If Nilsen uses his ‘realistic’ style to capture isolated moments from across a wide swath of time, the symbol-driven style of the book’s second half (and actually tiny parts of the first) is utilized to depict moment-by-moment action. It strikes me as an acknowledgement of the weight accorded to detailed art by the reading eye, with Nilsen forcing the ‘heavier’ art to only depict solidified moments on a timeline, leaving the illusion of animation to the icons. Much like in Monologues…, Nilsen has his human symbols deliver rambling words to the reader, while they flex and contort into telling shapes, and interact with similarly basic symbols. Eventually, the black thatch of lines from the cover (ah, now I’ve caught up to myself!) becomes the dominant image, literally growing out of a narrating human figure as it explains all the things it could be, now that it’s alone. Selections:

In my new life I could be an electrician, a plumber, a financial analyst, a homeless ex-baseball player, a U.S. Senator.”

I could go back in time and be a bird, hiding from a colossal meteor impact.”

I could be Venus.”

I could be a giant worm at the bottom of the ocean eating volcanic sulpher out of a fissure in the ocean floor.”

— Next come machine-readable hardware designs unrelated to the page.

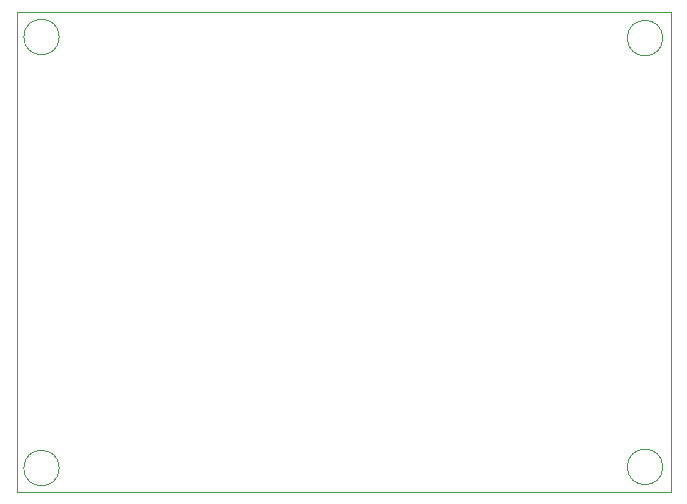
<source format=gm1>
%TF.GenerationSoftware,KiCad,Pcbnew,9.0.1*%
%TF.CreationDate,2025-08-15T11:03:48+05:00*%
%TF.ProjectId,transformerless_power_supply,7472616e-7366-46f7-926d-65726c657373,rev?*%
%TF.SameCoordinates,Original*%
%TF.FileFunction,Profile,NP*%
%FSLAX46Y46*%
G04 Gerber Fmt 4.6, Leading zero omitted, Abs format (unit mm)*
G04 Created by KiCad (PCBNEW 9.0.1) date 2025-08-15 11:03:48*
%MOMM*%
%LPD*%
G01*
G04 APERTURE LIST*
%TA.AperFunction,Profile*%
%ADD10C,0.050000*%
%TD*%
G04 APERTURE END LIST*
D10*
X116303330Y-111100000D02*
G75*
G02*
X113296670Y-111100000I-1503330J0D01*
G01*
X113296670Y-111100000D02*
G75*
G02*
X116303330Y-111100000I1503330J0D01*
G01*
X167403330Y-111000000D02*
G75*
G02*
X164396670Y-111000000I-1503330J0D01*
G01*
X164396670Y-111000000D02*
G75*
G02*
X167403330Y-111000000I1503330J0D01*
G01*
X112700000Y-72500000D02*
X168100000Y-72500000D01*
X168100000Y-113100000D01*
X112700000Y-113100000D01*
X112700000Y-72500000D01*
X167403330Y-74700000D02*
G75*
G02*
X164396670Y-74700000I-1503330J0D01*
G01*
X164396670Y-74700000D02*
G75*
G02*
X167403330Y-74700000I1503330J0D01*
G01*
X116303330Y-74600000D02*
G75*
G02*
X113296670Y-74600000I-1503330J0D01*
G01*
X113296670Y-74600000D02*
G75*
G02*
X116303330Y-74600000I1503330J0D01*
G01*
M02*

</source>
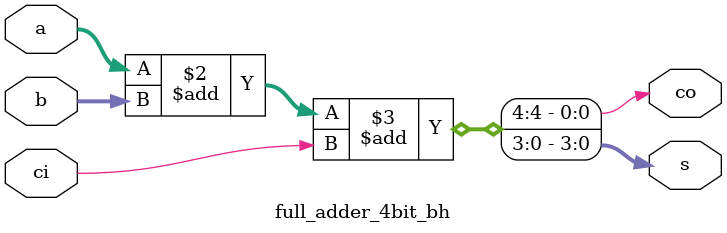
<source format=v>
/********************************************
    4 Bit Full ripple adder (Behavioural)
********************************************/

module full_adder_4bit_bh(
    s,co,a,b,ci
);

input [3:0]a,b;
input ci;
output reg [3:0]s;
output reg co;

always @(a,b,ci) begin
    {co,s} = a+b+ci;
end

endmodule
</source>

All the while, the black thatch of possibilities grows bigger and more complex, forcing the panels that contain it to extend. Finally, the human figure says:

I could be all of these things, one at a time or all at once. What I can’t be is me, with you.”

And then the black thatch overwhelms the entire page, its edged tendrils stretching out of the limits of the page. Then there’s a double-page spread, as the thatch begins to retract. It breaks apart, and pages become nothing but scattered lines, then patterned dots. The panels then reconstruct themselves, and the human figure is left reconstituted, if lying broken on the ground.

That’s not the only bit of visual action in this book, but it’s the most impressive. Nilsen keenly exploits the larger dimensions of the Ignatz page to isolate dramatic instances of total overwhelming emotional force -- the black thatch’s expansion and the image of Nilsen floating out to sea reflect one another as full-page climactic images -- and deftly associates earlier images with later ones. The black thatch appears elsewhere in the book, but by the end it’s clear it represents the labyrinth of the self, the uncertainty of the future and the maze of the mind. It’s fitting that the transparent figure on the cover can only reveal reality (photography), not the internal churn of the living, left behind.

We can approximate the magnitude of these feelings through creation, though. The second crucial portion of the book comes through dialogue, as one of Nilsen’s human icons offers this to the reader, asking them what they‘d do if their life “flew apart like a sheet of glass”:

Or would you try to make a map of the whole process, try to carefully, accurately delineate the mileage between each event, then point and say, ‘And that's where everything was to be just fine, and that's where the fissures started to appear, but we still tried to maintain hope…’”

Nilsen has not done that in this book. He has offered no map, no mileage. He has instead offered a type of scrapbook, not of memories or literal items, but of different states of getting by, of contemplation and (in)action. Nilsen offers only his first-person account of a certain series of moments, refracted several ways, transcribed though his many handwritings to compliment their many states of perception and feeling, and pasted down. It is unusually moving a prismatic autobiographical lens, scattered as one can understand it being.